Saat jerih payah mulai menuai hasil, hati seolah membumbung ke langit. Melihat anak-anakku tumbuh dengan segala keajaibannya, ragaku serasa terbang, bahagia tentu saja. Entah itu merupakan hasil jerih payah mengasuh mereka selama ini, ataupun memang begitu semestinya. Yang jelas, aku merasa senang dan takjub. Ya, anak-anak memang makhluk luar biasa. Mereka dikirim Allah dari surga.

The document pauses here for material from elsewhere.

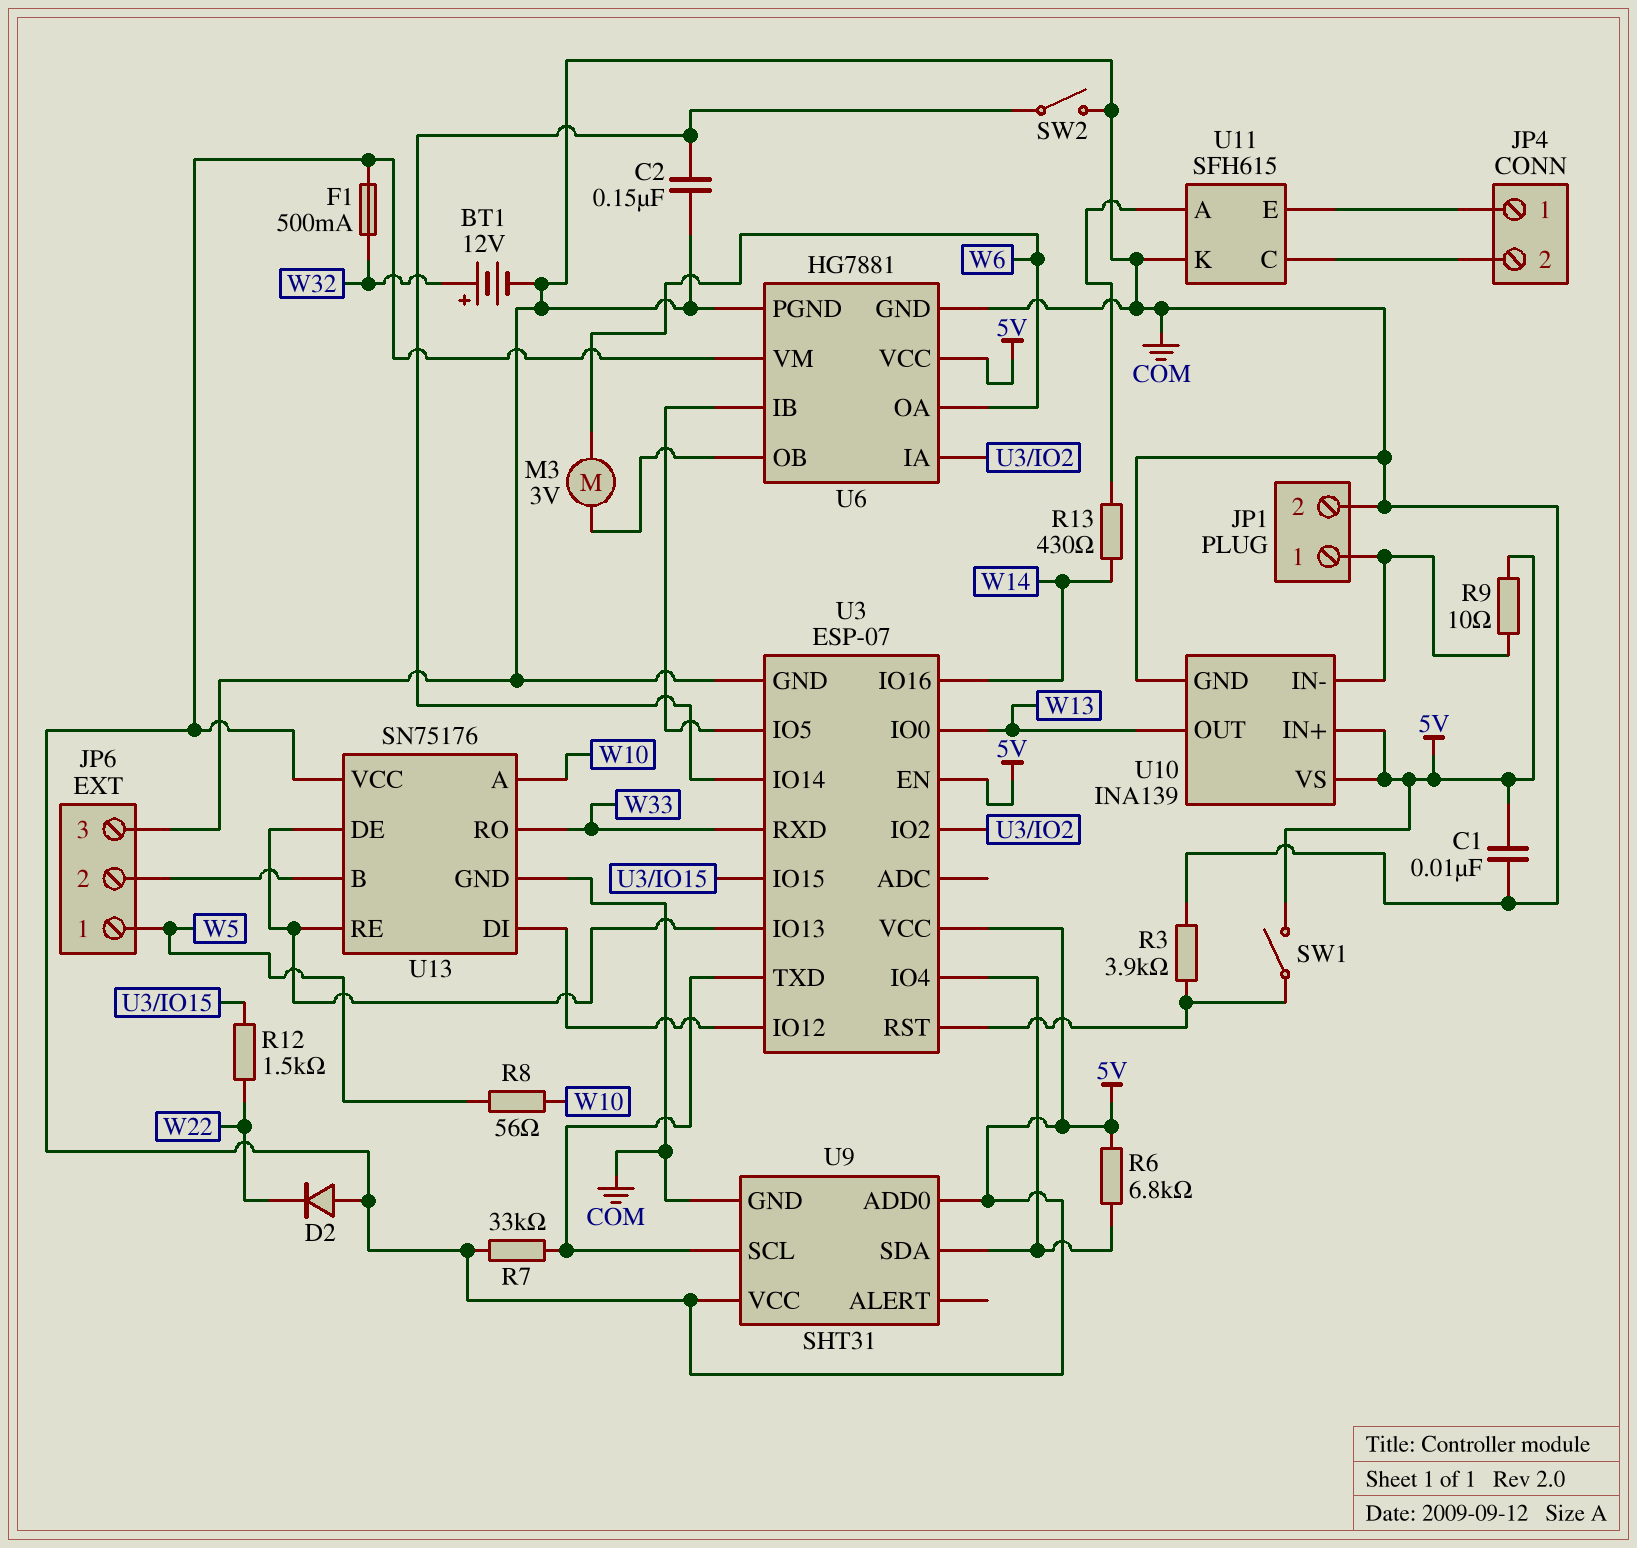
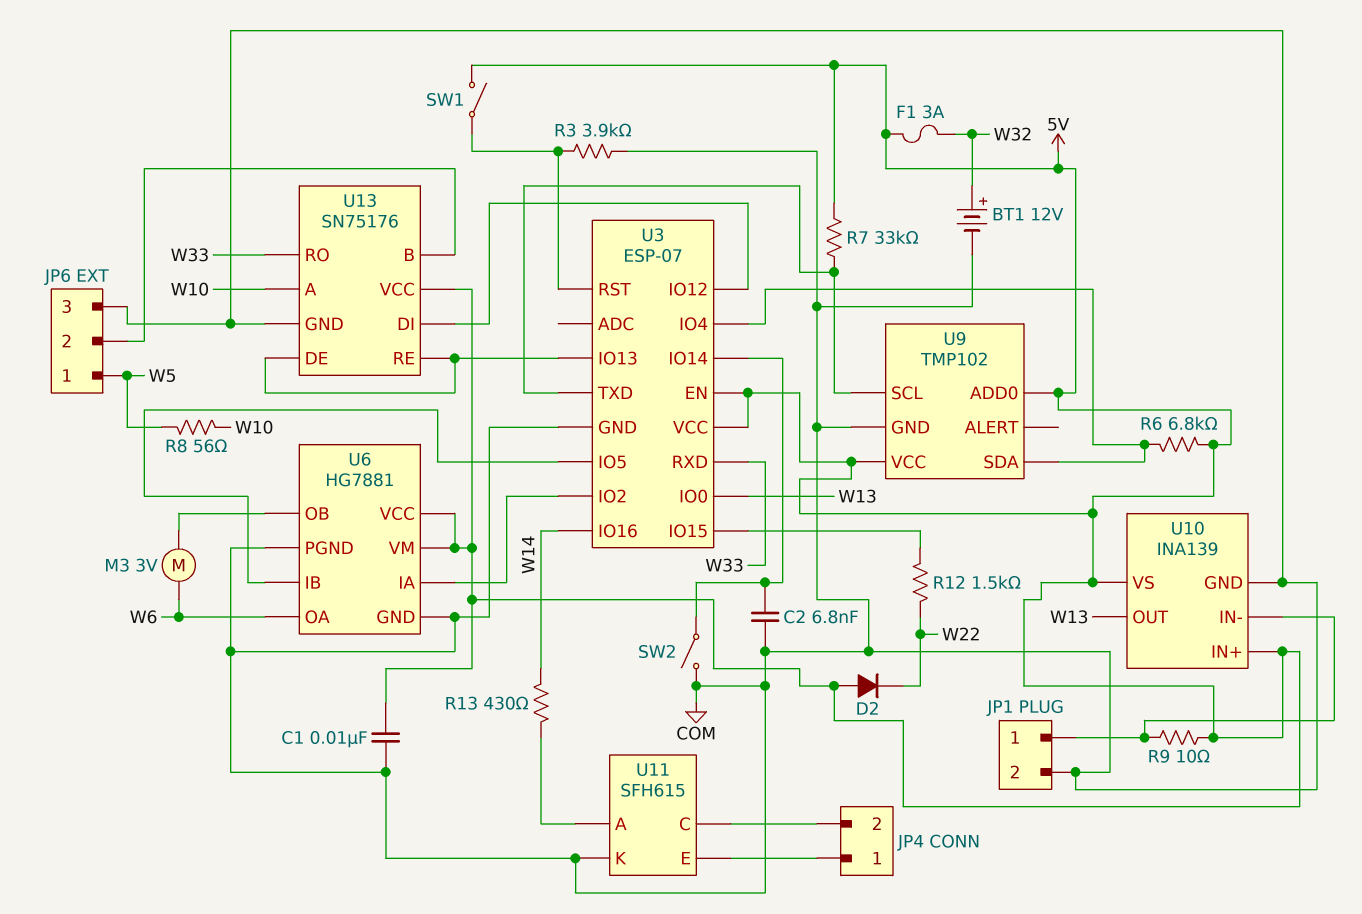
C2: 150nF (COM, U3/IO14) -> 6.8nF (COM, U3/IO14)
F1: 500mA (5V, W32) -> 3A (5V, W32)
U9: SHT31 -> TMP102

Barangkali ini perkara sepele. Bahkan tak berhubungan dengan surga. Tapi entahlah, aku merasa suka karena Malik melakukannya. Kami sedang berjalan-jalan ke sebuah toko di sebelah V&D, Sabtu lalu. Malik mengikutiku masuk ke toko pakaian itu, sambil berlari-lari membawa pisang kesukaannya. Setelah berlarian kesana kemari, tiba-tiba seorang ibu tua pemilik toko menegurnya. Tak tahu dia bicara apa, aku tak fasih berbahasa Belanda. Tampaknya ibu itu menegur Malik karena pisangnya. Aku tak menyangka, ternyata Malik ‘tersinggung’. Ia merasa bahwa ibu itu mengomelinya. Hmm… rupanya betul, anak-anak sangat paham bahasa tubuh dan intonasi lawan bicaranya.“Ik, pulang yuk… tokonya udah mau tutup sayang” seruku mengajak Malik pulang. Namun, tubuhnya enggan bergerak. Dia hanya duduk di pinggir tangga, dengan wajah marah khas Malik –mata nyureng dan mulut sedikit manyun ke depan.

“Aik nggak mau pulang!”

“Kenapa sayang, Aik marah ya. Sini di peluk bunda yuk…”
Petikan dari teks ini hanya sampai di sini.